Among the $40-million-plus in unsecured creditors of the company was Brisbane building firm Tomkins, which was owed $16.2m.
Secured creditors owed a total of $43 million include Hutchinson Builders, one of Australia’s largest private builders, which was owed $22 million.
Nerang Street Pty Ltd’s directors were David Blanck and Alex Crooke, the managing director and financial controller respectively of Property Solutions.
Blanck’s riverfront Brisbane home was last month put up for auction by Hutchinson Builders under its role in the failed Queen Street venture.
The Queen Street Village masterplan was spruiked as a multi-million-dollar mixed-use lifestyle development.

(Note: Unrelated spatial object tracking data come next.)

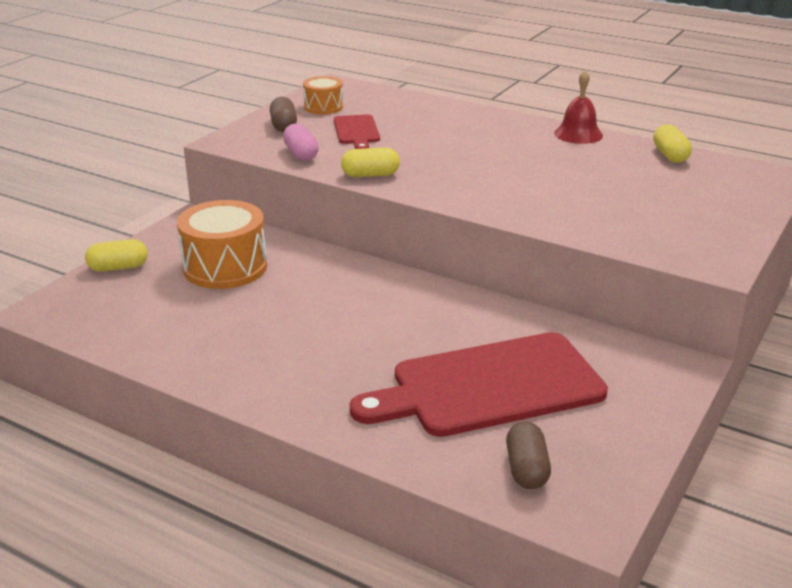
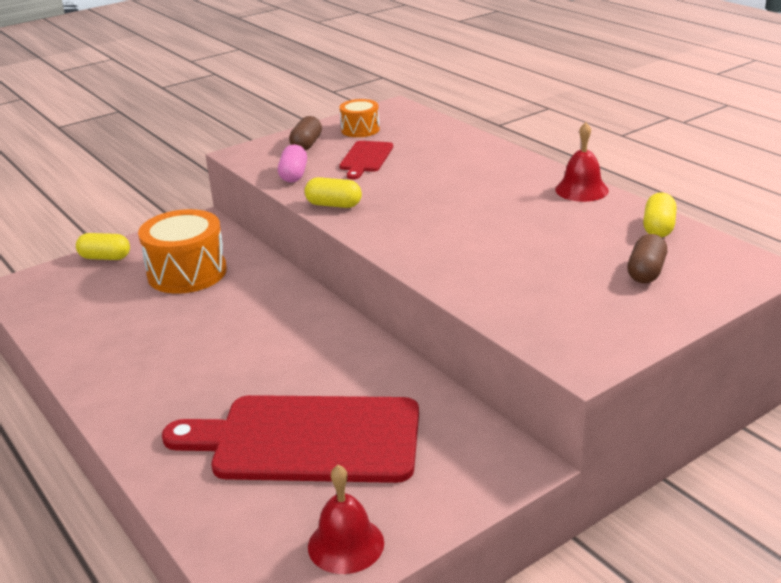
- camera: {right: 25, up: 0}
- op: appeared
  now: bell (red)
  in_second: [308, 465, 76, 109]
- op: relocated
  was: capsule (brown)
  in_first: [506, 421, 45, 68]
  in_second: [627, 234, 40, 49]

Its prime 3.2ha triangular site—formerly the Gold Coast Hospital, which closed in 2013 and was demolished—is bounded by Queen, Nerang and Little High streets.
Nerang Street Pty Ltd initially owned all nine lots of the project, which was approved in 2018, but offloaded five of the parcels.
The first stage of the redevelopment opened in August last year after months of delays due to wet weather, Covid, and building material and labour shortages.
Meanwhile, earlier this week, the Melbourne-based construction company Interface Constructions Victoria Pty Ltd which specialised in schools and government buildings filed for insolvency.
And on Wednesday, The Urban Developer reported that Amalgamated Property Group has taken over construction of its Gold Coast site from GCB Construction.
The Canberra-based developer said it had appointed GCB in April for its $160-million Amaya at Broadbeach residential development alongside project partner Base Developments.
Amalgamated said it had made the decision “to return to the Gold Coast as the Construction Manager on all projects moving forward”.
With no real end to the construction crisis on the horizon, conditions have rarely been tougher for the industry.
Big players to fail in recent times include Victoria’s Mahercorp, with 700 home builds under a cloud after the home builder went into voluntary administration late last month.
Earlier in April, the collapse of one of Australia’s biggest builders, Porter Davis, also left a trail of unfinished homes in its wake.
And data also released last month indicated insolvencies in the sector are trending to surpass 2000 for the 12 months to the end of June—the highest in more than a decade.
“I'd say that the vast majority of builders and construction businesses in Australia are probably borderline insolvent—technically, that is,” Building Industry Credit Bureau chief executive Wayne Clark, told The Urban Developer’s Phil Bartsch.
According to the ABS, the value of total building work done fell 1.1 per cent to $30.7b in the December quarter, in seasonally adjusted terms, driven by non-residential building work done, which fell 3.3 per cent.